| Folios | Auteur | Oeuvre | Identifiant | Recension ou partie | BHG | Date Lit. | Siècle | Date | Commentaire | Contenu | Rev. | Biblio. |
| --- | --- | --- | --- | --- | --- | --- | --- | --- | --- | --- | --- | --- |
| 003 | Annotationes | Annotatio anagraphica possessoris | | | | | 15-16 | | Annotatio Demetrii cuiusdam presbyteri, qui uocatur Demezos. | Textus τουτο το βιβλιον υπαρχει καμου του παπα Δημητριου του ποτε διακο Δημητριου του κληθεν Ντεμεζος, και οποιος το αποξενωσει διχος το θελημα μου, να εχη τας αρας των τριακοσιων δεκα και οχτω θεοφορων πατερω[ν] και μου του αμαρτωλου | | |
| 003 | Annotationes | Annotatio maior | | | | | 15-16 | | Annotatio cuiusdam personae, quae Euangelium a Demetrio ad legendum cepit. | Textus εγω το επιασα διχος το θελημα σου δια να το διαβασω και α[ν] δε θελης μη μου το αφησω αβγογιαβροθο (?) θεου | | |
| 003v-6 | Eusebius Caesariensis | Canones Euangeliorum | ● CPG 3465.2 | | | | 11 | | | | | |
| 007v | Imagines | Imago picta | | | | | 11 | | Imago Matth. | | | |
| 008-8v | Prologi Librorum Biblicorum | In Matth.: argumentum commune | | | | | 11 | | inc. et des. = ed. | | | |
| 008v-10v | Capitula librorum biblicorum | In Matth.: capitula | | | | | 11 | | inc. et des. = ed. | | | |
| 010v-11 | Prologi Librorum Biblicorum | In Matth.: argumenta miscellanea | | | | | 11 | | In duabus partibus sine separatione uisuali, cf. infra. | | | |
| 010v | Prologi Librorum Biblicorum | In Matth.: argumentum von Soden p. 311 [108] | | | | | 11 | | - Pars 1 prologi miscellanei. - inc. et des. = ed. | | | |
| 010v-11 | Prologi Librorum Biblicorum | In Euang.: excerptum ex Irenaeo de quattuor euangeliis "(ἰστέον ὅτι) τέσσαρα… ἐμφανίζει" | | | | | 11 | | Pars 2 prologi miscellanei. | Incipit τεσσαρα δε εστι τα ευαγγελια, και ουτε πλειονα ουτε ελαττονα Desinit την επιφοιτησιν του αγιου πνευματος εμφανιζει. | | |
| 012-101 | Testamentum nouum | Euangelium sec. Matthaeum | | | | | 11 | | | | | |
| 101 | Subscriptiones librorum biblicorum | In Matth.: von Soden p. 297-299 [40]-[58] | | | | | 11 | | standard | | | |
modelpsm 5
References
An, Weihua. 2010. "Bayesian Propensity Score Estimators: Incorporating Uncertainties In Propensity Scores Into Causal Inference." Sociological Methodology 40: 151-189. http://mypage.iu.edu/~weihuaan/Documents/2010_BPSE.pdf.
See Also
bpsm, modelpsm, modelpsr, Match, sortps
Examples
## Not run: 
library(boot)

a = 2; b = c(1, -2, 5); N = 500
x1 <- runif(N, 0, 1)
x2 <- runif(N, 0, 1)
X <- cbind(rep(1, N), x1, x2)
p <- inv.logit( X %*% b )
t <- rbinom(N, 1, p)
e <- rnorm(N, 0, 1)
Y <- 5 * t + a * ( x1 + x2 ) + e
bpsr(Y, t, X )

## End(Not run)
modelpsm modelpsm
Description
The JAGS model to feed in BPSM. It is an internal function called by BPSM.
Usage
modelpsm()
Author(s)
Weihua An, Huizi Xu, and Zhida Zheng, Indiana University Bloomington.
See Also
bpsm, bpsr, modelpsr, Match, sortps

How to complete this task: Top to bottom, transcribe every line above exactly.

Solution for this problem:
| Folios | Auteur | Oeuvre | Identifiant | Recension ou partie | BHG | Date Lit. | Siècle | Date | Commentaire | Contenu | Rev. | Biblio. |
| --- | --- | --- | --- | --- | --- | --- | --- | --- | --- | --- | --- | --- |
| 003 | Annotationes | Annotatio anagraphica possessoris | | | | | 15-16 | | Annotatio Demetrii cuiusdam presbyteri, qui uocatur Demezos. | Textus τουτο το βιβλιον υπαρχει καμου του παπα Δημητριου του ποτε διακο Δημητριου του κληθεν Ντεμεζος, και οποιος το αποξενωσει διχος το θελημα μου, να εχη τας αρας των τριακοσιων δεκα και οχτω θεοφορων πατερω[ν] και μου του αμαρτωλου | | |
| 003 | Annotationes | Annotatio maior | | | | | 15-16 | | Annotatio cuiusdam personae, quae Euangelium a Demetrio ad legendum cepit. | Textus εγω το επιασα διχος το θελημα σου δια να το διαβασω και α[ν] δε θελης μη μου το αφησω αβγογιαβροθο (?) θεου | | |
| 003v-6 | Eusebius Caesariensis | Canones Euangeliorum | ● CPG 3465.2 | | | | 11 | | | | | |
| 007v | Imagines | Imago picta | | | | | 11 | | Imago Matth. | | | |
| 008-8v | Prologi Librorum Biblicorum | In Matth.: argumentum commune | | | | | 11 | | inc. et des. = ed. | | | |
| 008v-10v | Capitula librorum biblicorum | In Matth.: capitula | | | | | 11 | | inc. et des. = ed. | | | |
| 010v-11 | Prologi Librorum Biblicorum | In Matth.: argumenta miscellanea | | | | | 11 | | In duabus partibus sine separatione uisuali, cf. infra. | | | |
| 010v | Prologi Librorum Biblicorum | In Matth.: argumentum von Soden p. 311 [108] | | | | | 11 | | - Pars 1 prologi miscellanei. - inc. et des. = ed. | | | |
| 010v-11 | Prologi Librorum Biblicorum | In Euang.: excerptum ex Irenaeo de quattuor euangeliis "(ἰστέον ὅτι) τέσσαρα… ἐμφανίζει" | | | | | 11 | | Pars 2 prologi miscellanei. | Incipit τεσσαρα δε εστι τα ευαγγελια, και ουτε πλειονα ουτε ελαττονα Desinit την επιφοιτησιν του αγιου πνευματος εμφανιζει. | | |
| 012-101 | Testamentum nouum | Euangelium sec. Matthaeum | | | | | 11 | | | | | |
| 101 | Subscriptiones librorum biblicorum | In Matth.: von Soden p. 297-299 [40]-[58] | | | | | 11 | | standard | | | |
modelpsm 5
References
An, Weihua. 2010. "Bayesian Propensity Score Estimators: Incorporating Uncertainties In Propensity Scores Into Causal Inference." Sociological Methodology 40: 151-189. http://mypage.iu.edu/~weihuaan/Documents/2010_BPSE.pdf.
See Also
bpsm, modelpsm, modelpsr, Match, sortps
Examples
## Not run: 
library(boot)

a = 2; b = c(1, -2, 5); N = 500
x1 <- runif(N, 0, 1)
x2 <- runif(N, 0, 1)
X <- cbind(rep(1, N), x1, x2)
p <- inv.logit( X %*% b )
t <- rbinom(N, 1, p)
e <- rnorm(N, 0, 1)
Y <- 5 * t + a * ( x1 + x2 ) + e
bpsr(Y, t, X )

## End(Not run)
modelpsm modelpsm
Description
The JAGS model to feed in BPSM. It is an internal function called by BPSM.
Usage
modelpsm()
Author(s)
Weihua An, Huizi Xu, and Zhida Zheng, Indiana University Bloomington.
See Also
bpsm, bpsr, modelpsr, Match, sortps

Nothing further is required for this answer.